Just south of here and adjacent to the kibbutz is Israel’s first and only photovoltaic solar-energy farm, operated by the Arava Power Company and producing five megawatts of electricity. But that’s not enough. Less than one percent of Israel’s electric grid is powered by clean, renewable energy such as solar. Fortunately, the country is getting ready to increase that amount as it prepares to reach its goal of 10 percent of its grid energy coming from renewables by the year 2020.

Ketura is going to have some company: Last month the government issued 19 licenses for photovoltaic farms that will generate a total of 27 megawatts. Not to be outdone, last week the Arava Power Company announced plans to build a new solar field here with a capacity of 40 megawatts.

As a basis of comparison, Eilat consumes about 120 megawatts of electricity.

The government also has approved a 60-megawatt thermal-solar facility outside Kibbutz Mashabei Sadeh and a 120-megawatt thermal-solar farm by Kibbutz Zeelim. Whereas photovoltaic-solar panels directly convert sunlight into electric energy, thermal-solar panels concentrate the sunlight on a central source, heating water into steam in order to turn a turbine. The process is similar to conventional fossil-fuel energy production, except because the raw material is sunlight and not coal — the largest source of Israel’s electricity — thermal-solar energy is pollution free.

Theordor Herzl dreamed of an Israel powered by clean, renewable energy and, specifically, not coal. Instead Israel’s powered by coal, the dirtiest of fossil fuels, and a large contributor to poor air quality in Israel’s largest cities. The effect?
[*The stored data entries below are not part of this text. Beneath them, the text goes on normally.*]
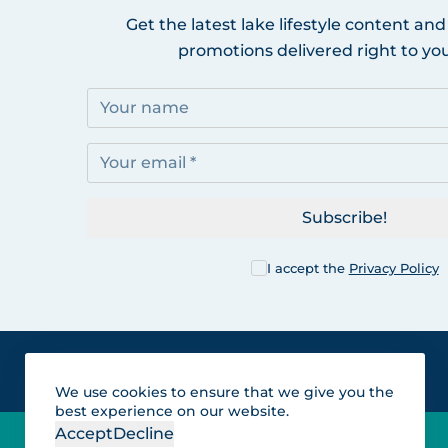
Get the latest lake lifestyle content and
promotions delivered right to you
Subscribe!
I accept the
Privacy Policy
We use cookies to ensure that we give you the
best experience on our website.
Accept
Decline
Lakes for vacation and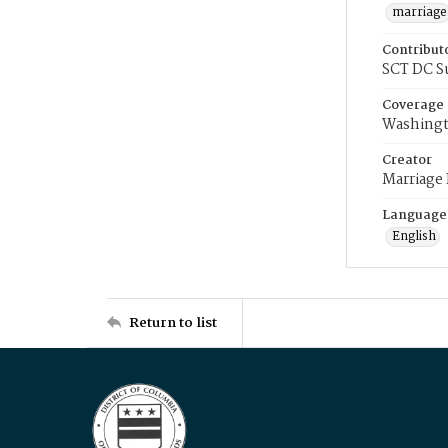
marriage
Contribut
SCT DC S
Coverage
Washingt
Creator
Marriage
Language
English
Return to list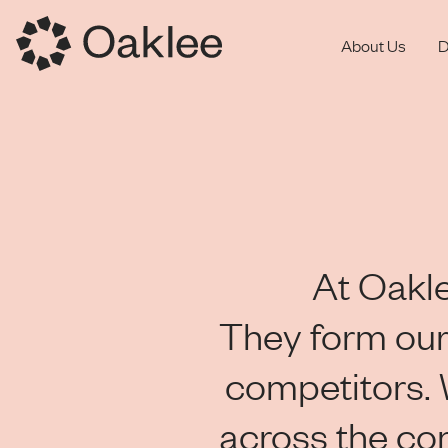
About Us
D
At Oakle
They form our
competitors.
across the co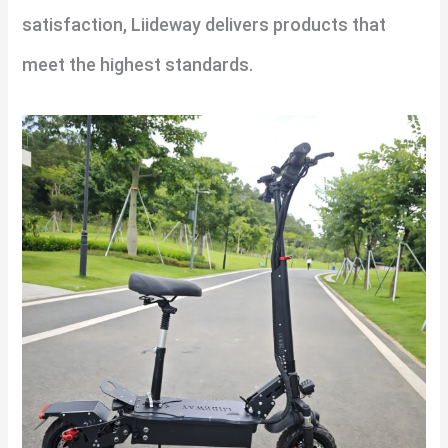
satisfaction, Liideway delivers products that
meet the highest standards.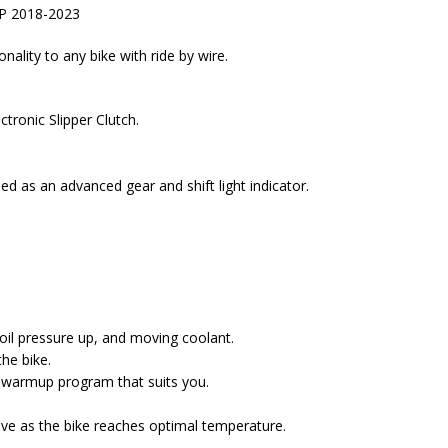
 SP 2018-2023
ality to any bike with ride by wire.
tronic Slipper Clutch.
d as an advanced gear and shift light indicator.
 oil pressure up, and moving coolant.
he bike.
t warmup program that suits you.
ive as the bike reaches optimal temperature.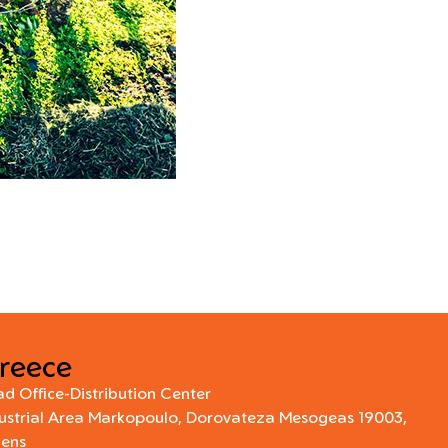
reece
d Office-Distribution Center
ustrial Area Markopoulo, Dorovateza Mesogeas 19003,
hens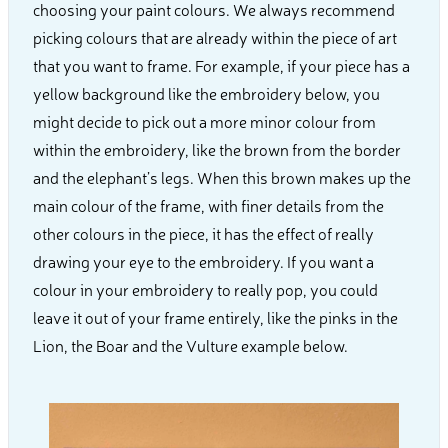
choosing your paint colours. We always recommend
picking colours that are already within the piece of art
that you want to frame. For example, if your piece has a
yellow background like the embroidery below, you
might decide to pick out a more minor colour from
within the embroidery, like the brown from the border
and the elephant’s legs. When this brown makes up the
main colour of the frame, with finer details from the
other colours in the piece, it has the effect of really
drawing your eye to the embroidery. If you want a
colour in your embroidery to really pop, you could
leave it out of your frame entirely, like the pinks in the
Lion, the Boar and the Vulture example below.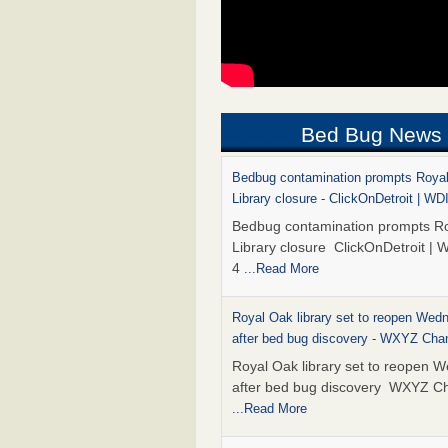
Bed Bug News
Bedbug contamination prompts Roya
Library closure - ClickOnDetroit | WD
Bedbug contamination prompts R
Library closure ClickOnDetroit | 
4
...Read More
Royal Oak library set to reopen Wed
after bed bug discovery - WXYZ Cha
Royal Oak library set to reopen 
after bed bug discovery WXYZ C
...Read More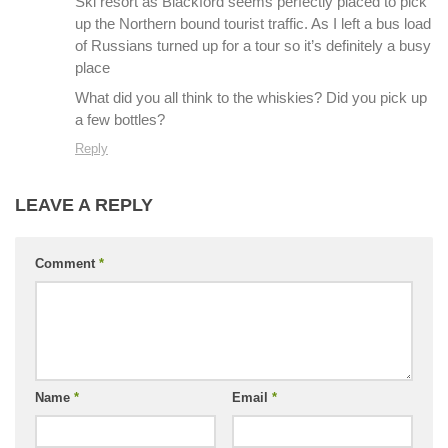
Ski resort as Blackford seems perfectly placed to pick
up the Northern bound tourist traffic. As I left a bus load
of Russians turned up for a tour so it’s definitely a busy
place
What did you all think to the whiskies? Did you pick up
a few bottles?
Reply
LEAVE A REPLY
Comment
*
Name
*
Email
*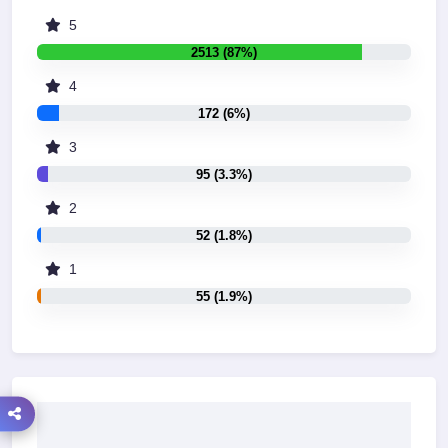
5
2513 (87%)
4
172 (6%)
3
95 (3.3%)
2
52 (1.8%)
1
55 (1.9%)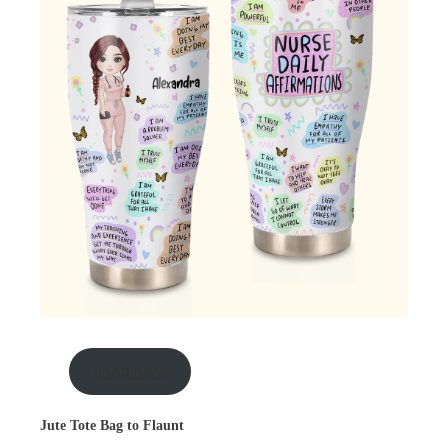
shop here
Jute Tote Bag to Flaunt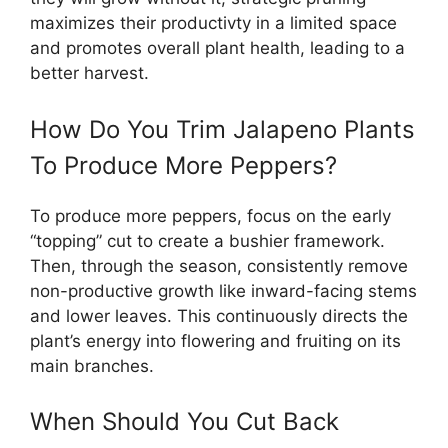
maximizes their productivty in a limited space
and promotes overall plant health, leading to a
better harvest.
How Do You Trim Jalapeno Plants
To Produce More Peppers?
To produce more peppers, focus on the early
“topping” cut to create a bushier framework.
Then, through the season, consistently remove
non-productive growth like inward-facing stems
and lower leaves. This continuously directs the
plant’s energy into flowering and fruiting on its
main branches.
When Should You Cut Back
More people die from air pollution in the Tel Aviv metropolitan area alone than die from terrorism and wars combined, according to the World Health Organization.

When the world frees itself from dependence on fossil fuels, it will be using solar technologies developed here at Ketura. And this Passover, Israel’s taking a step closer to freedom from the polluting tyranny of fossil fuels. This year, there’s more solar power planned for Eilat. Next year in Jerusalem.